Consequently, the Court upheld the validity of the survivorship agreement entered into by the
spouses Vitug. As such, Romarico, being the surviving spouse, acquired a vested right over the
amounts under the savings account, which became his exclusive property upon the death of his
wife pursuant to the survivorship agreement. Thus, the funds of the savings account are not
conjugal partnership properties and not part of the estate of the deceased Dolores.

FACTS: Romarico Vitug and Nenita Alonte were co-administrators of Dolores Vitug’s (deceased)
estate. Rowena Corona was the executrix. Romarico, the deceased’s husband, filed a motion
with the probate court asking for authority to sell certain shares of stock and real properties
belonging to the estate to cover alleged advances to the estate, which he claimed as personal
funds. The advances were used to pay estate taxes.

Corona opposed the motion on ground that the advances came from a savings account which
formed part of the conjugal partnership properties and is part of the estate. Thus, there was no
ground for reimbursement. Romarico claims that the funds are his exclusive property, having
been acquired through a survivorship agreement executed with his late wife and the bank.

The agreement stated that after the death of either one of the spouses, the savings account
shall belong to and be the sole property of the survivor, and shall be payable to and collectible
or withdrawable by such survivor.

The lower court upheld the validity of the agreement and granted the motion to sell. CA
reversed stating that the survivorship agreement constitutes a conveyance mortis causa which
did not comply with the formalities of a valid will. Assuming that it was a donation inter vivos, it
is a prohibited donation (donation between spouses).

ISSUE: W/N the survivorship agreement was valid.

HELD: YES. The conveyance is not mortis causa, which should be embodied in a will. A will is a
personal, solemn, revocable and free act by which a capacitated person disposes of his property
and rights and declares or complies with duties to take effect after his death. The bequest or
devise must pertain to the testator.

In this case, the savings account involved was in the nature of conjugal funds. Since it was not
shown that the funds belonged exclusively to one party, it is presumed to be conjugal.

It is also not a donation inter vivos because it was to take effect after the death of one party.

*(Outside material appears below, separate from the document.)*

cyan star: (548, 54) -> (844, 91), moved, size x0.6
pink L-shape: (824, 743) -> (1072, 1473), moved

It
is also not a donation between spouses because it involved no conveyance of a spouse’s own
properties to the other.

It was an error to include the savings account in the inventory of the deceased’s assets because
it is the separate property of Romarico.

Thus, Romarico had the right to claim reimbursement.

A will is a personal, solemn, revocable and free act by which a capacitated person disposes of
his property and rights and declares or complies with duties to take effect after his death.

Survivorship agreements are permitted by the NCC. However, its operation or effect must not
be violative of the law (i.e. used as a cloak to hide an inofficious donation or to transfer
property in fraud of creditors or to defeat the legitime of a forced heir).